Without the pictures, write out all the lines below exactly as they appear.

Content starts

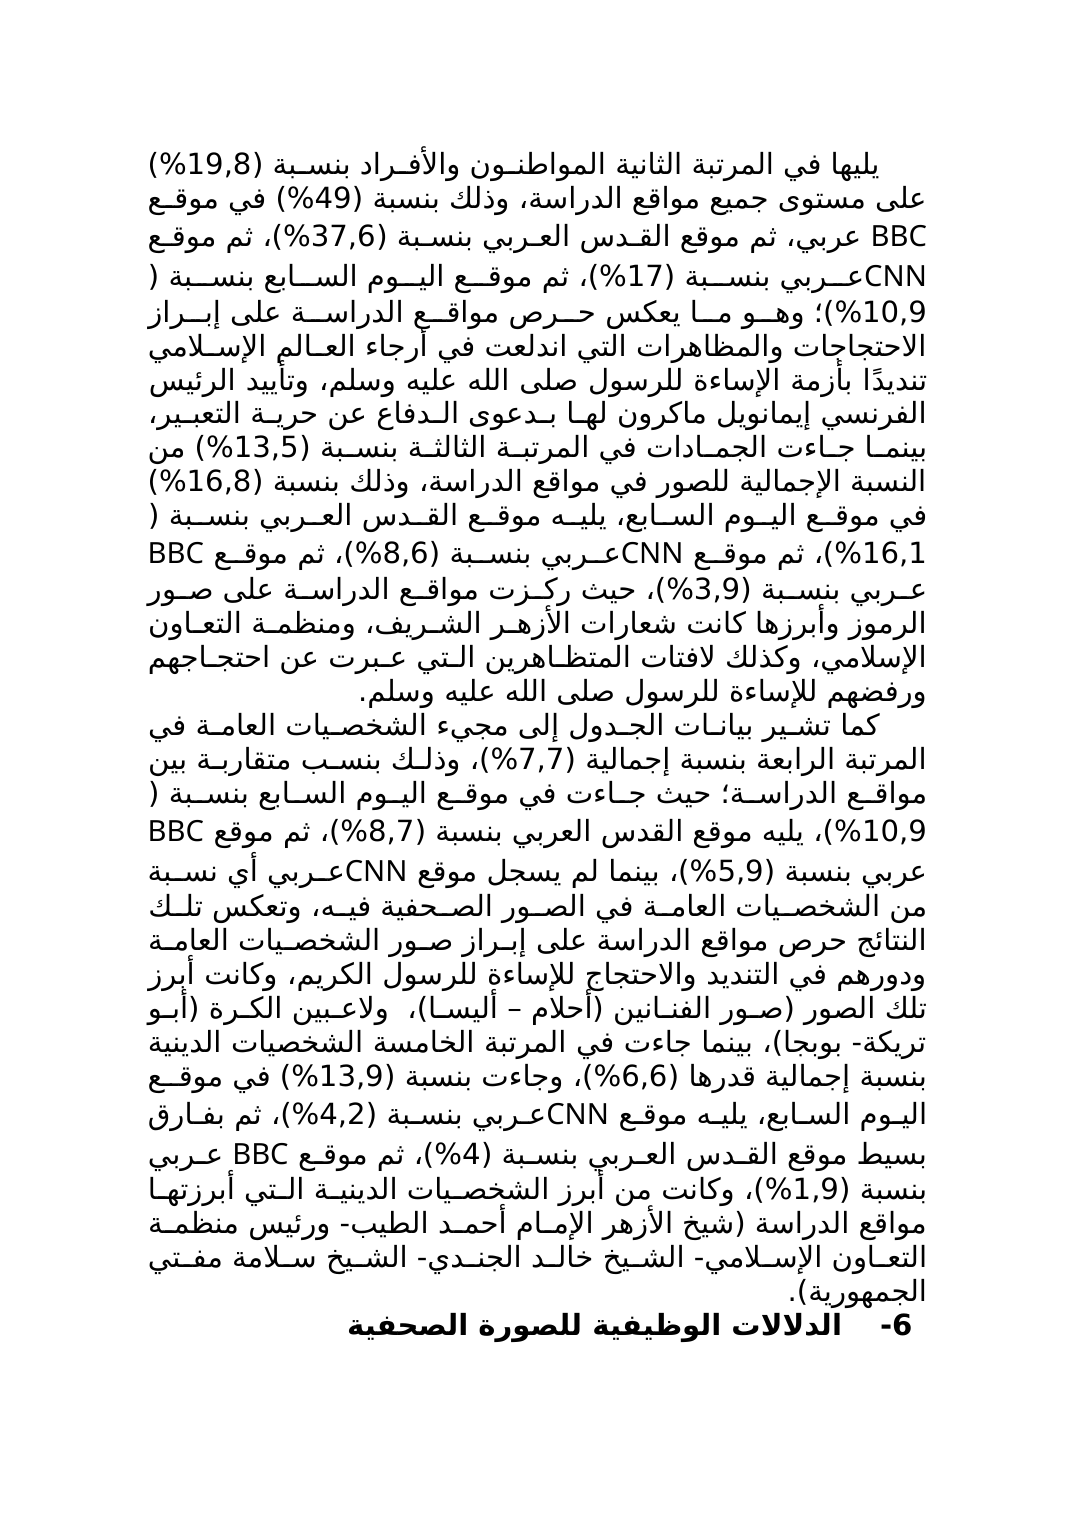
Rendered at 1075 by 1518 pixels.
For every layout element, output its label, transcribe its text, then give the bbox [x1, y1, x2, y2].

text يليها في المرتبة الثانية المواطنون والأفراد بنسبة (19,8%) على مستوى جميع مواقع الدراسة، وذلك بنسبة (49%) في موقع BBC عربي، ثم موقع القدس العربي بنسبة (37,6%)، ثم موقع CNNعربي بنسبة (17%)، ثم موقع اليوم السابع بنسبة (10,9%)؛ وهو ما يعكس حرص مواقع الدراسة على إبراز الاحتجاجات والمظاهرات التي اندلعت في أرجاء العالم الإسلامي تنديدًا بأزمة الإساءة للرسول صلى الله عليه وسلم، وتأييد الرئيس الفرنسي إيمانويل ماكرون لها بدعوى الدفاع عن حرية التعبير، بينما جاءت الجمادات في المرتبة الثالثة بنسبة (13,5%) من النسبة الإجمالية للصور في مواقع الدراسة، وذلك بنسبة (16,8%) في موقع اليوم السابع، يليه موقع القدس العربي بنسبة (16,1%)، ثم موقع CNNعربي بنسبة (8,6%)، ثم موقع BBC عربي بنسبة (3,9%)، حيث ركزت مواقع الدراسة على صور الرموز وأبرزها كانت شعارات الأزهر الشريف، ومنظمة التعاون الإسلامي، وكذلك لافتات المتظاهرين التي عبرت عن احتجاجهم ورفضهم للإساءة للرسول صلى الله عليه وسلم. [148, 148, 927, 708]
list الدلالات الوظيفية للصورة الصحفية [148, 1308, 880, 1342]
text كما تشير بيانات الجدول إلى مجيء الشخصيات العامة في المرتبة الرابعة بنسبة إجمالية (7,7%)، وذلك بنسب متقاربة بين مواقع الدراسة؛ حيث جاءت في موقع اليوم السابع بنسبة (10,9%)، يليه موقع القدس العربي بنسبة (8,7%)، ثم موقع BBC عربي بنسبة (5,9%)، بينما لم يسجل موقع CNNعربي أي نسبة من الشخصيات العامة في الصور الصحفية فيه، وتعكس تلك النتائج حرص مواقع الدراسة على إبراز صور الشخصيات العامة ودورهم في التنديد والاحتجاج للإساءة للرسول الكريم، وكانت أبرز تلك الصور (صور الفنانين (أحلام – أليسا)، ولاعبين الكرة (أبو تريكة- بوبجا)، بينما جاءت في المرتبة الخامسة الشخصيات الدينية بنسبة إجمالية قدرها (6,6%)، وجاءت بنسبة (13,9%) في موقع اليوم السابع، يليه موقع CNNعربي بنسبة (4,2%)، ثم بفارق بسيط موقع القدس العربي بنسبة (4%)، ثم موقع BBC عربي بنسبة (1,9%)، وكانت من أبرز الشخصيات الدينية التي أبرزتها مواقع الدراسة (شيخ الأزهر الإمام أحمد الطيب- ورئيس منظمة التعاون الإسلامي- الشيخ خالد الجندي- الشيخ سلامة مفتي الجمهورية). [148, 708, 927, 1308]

Content ends

* Output for this exercise:
Rendered at 1075 by 1518 pixels.
For every layout element, output its label, transcribe its text, then give the bbox [x1, y1, x2, y2].

text يليها في المرتبة الثانية المواطنون والأفراد بنسبة (19,8%) على مستوى جميع مواقع الدراسة، وذلك بنسبة (49%) في موقع BBC عربي، ثم موقع القدس العربي بنسبة (37,6%)، ثم موقع CNNعربي بنسبة (17%)، ثم موقع اليوم السابع بنسبة (10,9%)؛ وهو ما يعكس حرص مواقع الدراسة على إبراز الاحتجاجات والمظاهرات التي اندلعت في أرجاء العالم الإسلامي تنديدًا بأزمة الإساءة للرسول صلى الله عليه وسلم، وتأييد الرئيس الفرنسي إيمانويل ماكرون لها بدعوى الدفاع عن حرية التعبير، بينما جاءت الجمادات في المرتبة الثالثة بنسبة (13,5%) من النسبة الإجمالية للصور في مواقع الدراسة، وذلك بنسبة (16,8%) في موقع اليوم السابع، يليه موقع القدس العربي بنسبة (16,1%)، ثم موقع CNNعربي بنسبة (8,6%)، ثم موقع BBC عربي بنسبة (3,9%)، حيث ركزت مواقع الدراسة على صور الرموز وأبرزها كانت شعارات الأزهر الشريف، ومنظمة التعاون الإسلامي، وكذلك لافتات المتظاهرين التي عبرت عن احتجاجهم ورفضهم للإساءة للرسول صلى الله عليه وسلم. [148, 148, 927, 708]
list الدلالات الوظيفية للصورة الصحفية [148, 1308, 880, 1342]
text كما تشير بيانات الجدول إلى مجيء الشخصيات العامة في المرتبة الرابعة بنسبة إجمالية (7,7%)، وذلك بنسب متقاربة بين مواقع الدراسة؛ حيث جاءت في موقع اليوم السابع بنسبة (10,9%)، يليه موقع القدس العربي بنسبة (8,7%)، ثم موقع BBC عربي بنسبة (5,9%)، بينما لم يسجل موقع CNNعربي أي نسبة من الشخصيات العامة في الصور الصحفية فيه، وتعكس تلك النتائج حرص مواقع الدراسة على إبراز صور الشخصيات العامة ودورهم في التنديد والاحتجاج للإساءة للرسول الكريم، وكانت أبرز تلك الصور (صور الفنانين (أحلام – أليسا)، ولاعبين الكرة (أبو تريكة- بوبجا)، بينما جاءت في المرتبة الخامسة الشخصيات الدينية بنسبة إجمالية قدرها (6,6%)، وجاءت بنسبة (13,9%) في موقع اليوم السابع، يليه موقع CNNعربي بنسبة (4,2%)، ثم بفارق بسيط موقع القدس العربي بنسبة (4%)، ثم موقع BBC عربي بنسبة (1,9%)، وكانت من أبرز الشخصيات الدينية التي أبرزتها مواقع الدراسة (شيخ الأزهر الإمام أحمد الطيب- ورئيس منظمة التعاون الإسلامي- الشيخ خالد الجندي- الشيخ سلامة مفتي الجمهورية). [148, 708, 927, 1308]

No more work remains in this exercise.